If you ever wanted to travel up to 740 miles by canoe (374 miles within Maine), the Northern Forest Canoe Trail is one of the best ways in the world to do exactly that. Opened in 2006, the trail starts all the way near the Maine-New Brunswick border at Fort Kent and doesn’t end until it hits the Adirondack Mountains in New York, taking canoers through dozens of rivers, lakes, and streams alongside many of Maine’s most beautiful natural features. Although the trail is gorgeous any time of the year, it’s nothing short of stunning in the early portions of fall with the classic Maine foliage hovering over the waterways.
Doing the entire trail isn’t practical unless you’re an extreme canoer. If you’re looking for a more tame canoeing adventure in Maine, there are plenty of worthwhile shorter trips that will give you a taste of what the trail has to offer. Section eight of the trail picks up at the New Hampshire-Maine border and pushes east from Umbagog Lake to Rangeley Lake, taking travelers through a wildlife refuge that is famous for its terrific birdwatching and overall sightseeing. Sections 10 and 11 – in central Maine – are also both on the shorter side while more adventurous types might head to the remote north country to tackle section 13 from Umsaskis Lake to St. John River.
If the Northern Forest Canoe Trail sounds a little too intimidating, there are other great areas perfect for relaxing on the water. Just east of Portland, Casco Bay, Cape Small, and Cape Elizabeth all have outstanding kayaking and boating options, as does Highland Lake, which is less than a half-hour from downtown Portland and is a popular spot for the locals in the summer.

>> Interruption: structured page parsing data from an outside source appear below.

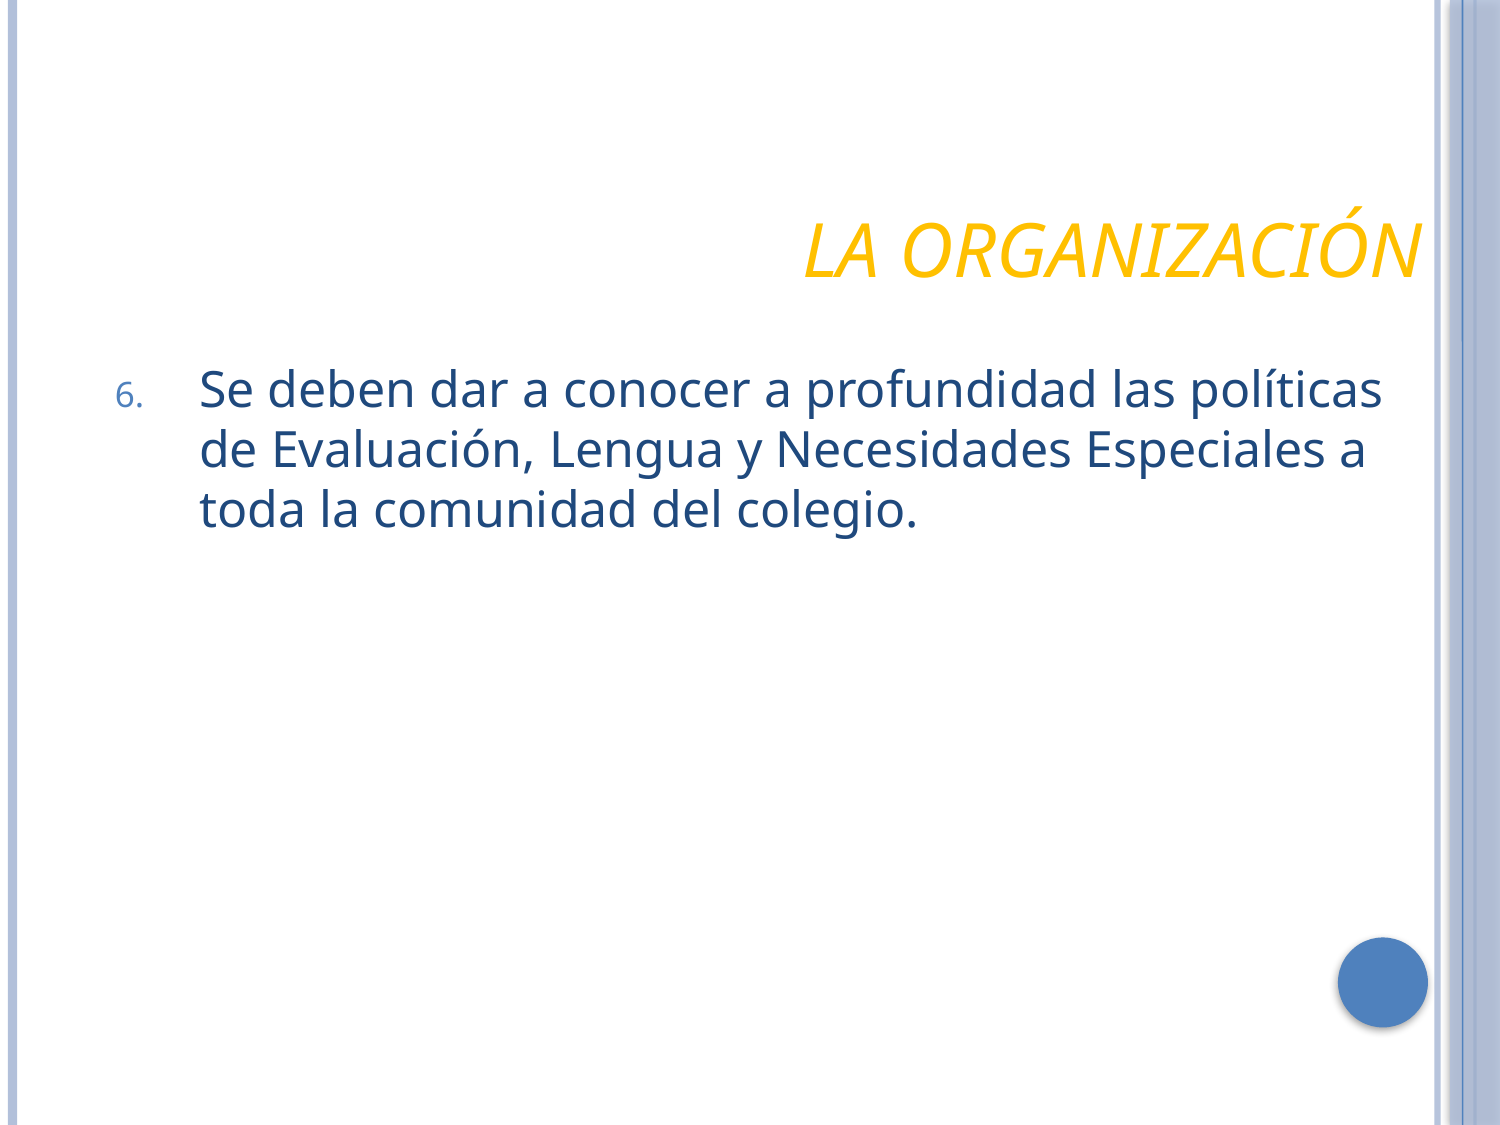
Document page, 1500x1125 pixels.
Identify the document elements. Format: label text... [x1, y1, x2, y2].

list Se deben dar a conocer a profundidad las políticas de Evaluación, Lengua y Necesidades Especiales a toda la comunidad del colegio. [99, 350, 1413, 1038]
title La Organización [99, 87, 1438, 300]
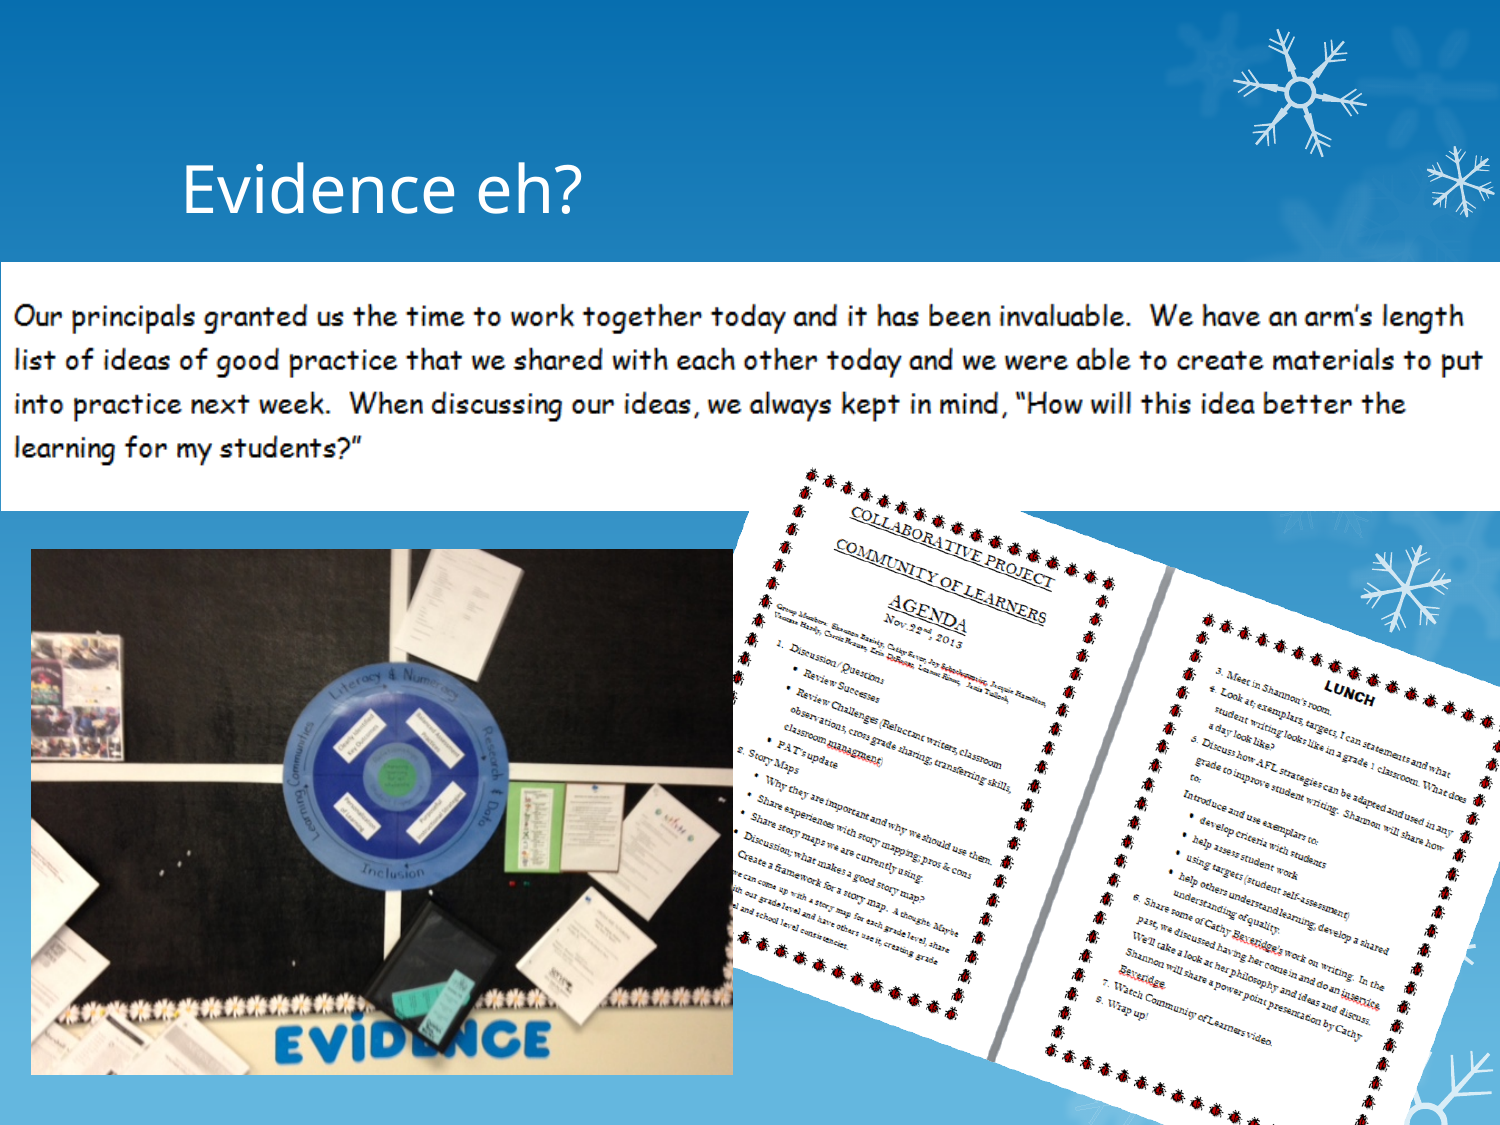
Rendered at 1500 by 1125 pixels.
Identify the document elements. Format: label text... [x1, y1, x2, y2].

title Evidence eh? [165, 110, 1335, 260]
picture [0, 261, 1500, 1125]
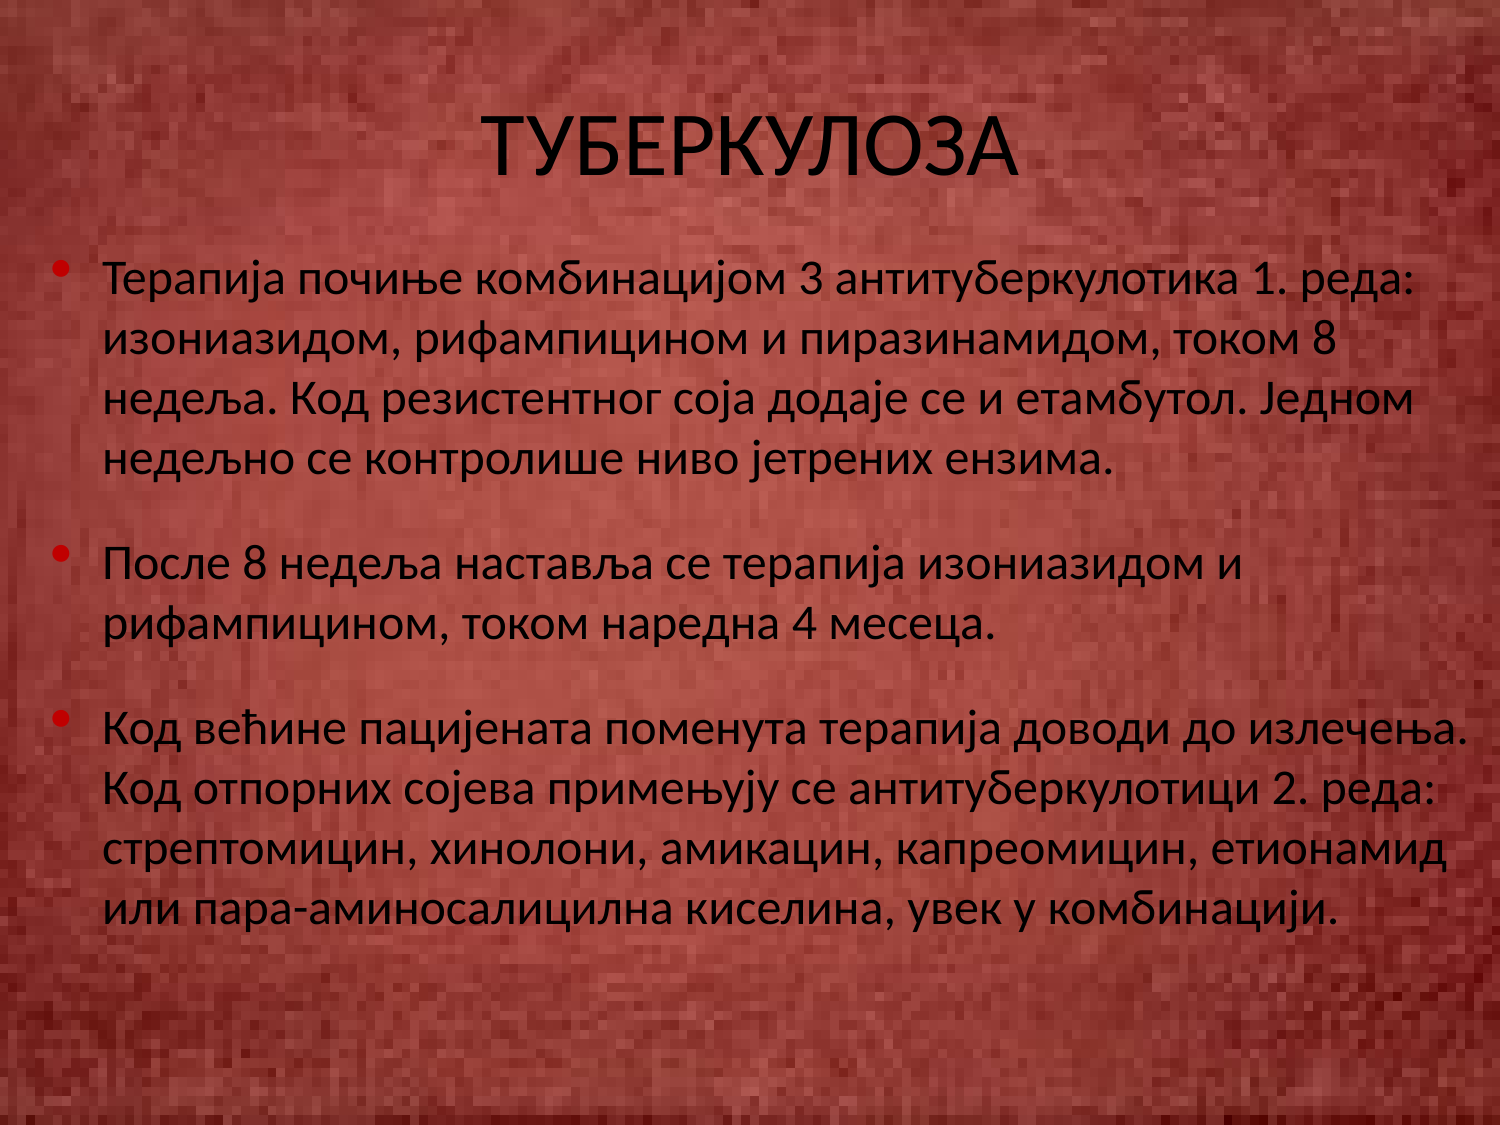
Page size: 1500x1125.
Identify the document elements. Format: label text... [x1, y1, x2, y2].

title ТУБЕРКУЛОЗА [75, 45, 1425, 233]
picture [0, 0, 1500, 1125]
list Терапија почиње комбинацијом 3 антитуберкулотика 1. реда: изониазидом, рифампицином и пиразинамидом, током 8 недеља. Код резистентног соја додаје се и етамбутол. Једном недељно се контролише ниво јетрених ензима. После 8 недеља наставља се терапија изониазидом и рифампицином, током наредна 4 месеца. Код већине пацијената поменута терапија доводи до излечења. Код отпорних сојева примењују се антитуберкулотици 2. реда: стрептомицин, хинолони, амикацин, капреомицин, етионамид или пара-аминосалицилна киселина, увек у комбинацији. [37, 237, 1500, 1030]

Scale to the summit of Baxter Peak of Mount Katahdin

There are plenty of low-key adventures in Maine worth taking embarking on during a trip to Maine. Hiking to the top of Baxter Peak on Mount Katahdin isn’t necessarily one of them, especially if you plan to cross the terrifying Knife Edge for a once-in-a-lifetime thrill. The tallest point in Maine and the northern end of the famous Appalachian Trail, Mount Katahdin is about a mile above sea level and is an awe-inspiring bastion of granite jutting into the sky, complete with a variety of different hikes that tailor to all different hiking abilities.
While the Saddle Trail (near campsite Chimney Pond) is on the light and easy side for hikers headed to Baxter Peak, other hikes like the Cathedral Ridge Route and the Dudley Trail are not typically a good idea for inexperienced hikers. For the truly brave, the Knife Edge is an adrenaline-pumping pathway that takes hikers from Pamola Peak to Baxter Peak, offering dramatic mountain views throughout the most treacherous paths that most will traverse in a lifetime. Only a few feet wide at its most harrowing points, Knife Edge is for experienced hikers with good balance (and confidence), and it’s famous for yielding some of the most breathtaking views of Baxter Peak that you’ll find.
No matter which trail of you choose, you are sure to have an adventure. However, Mount Katahdin – like Maine as a whole – is well worth the hype for anyone who can’t get enough of the outdoors. If you’re looking for beautiful scenery, great hikes and plenty of biking paths, Maine might be the place for you to have your next adventure.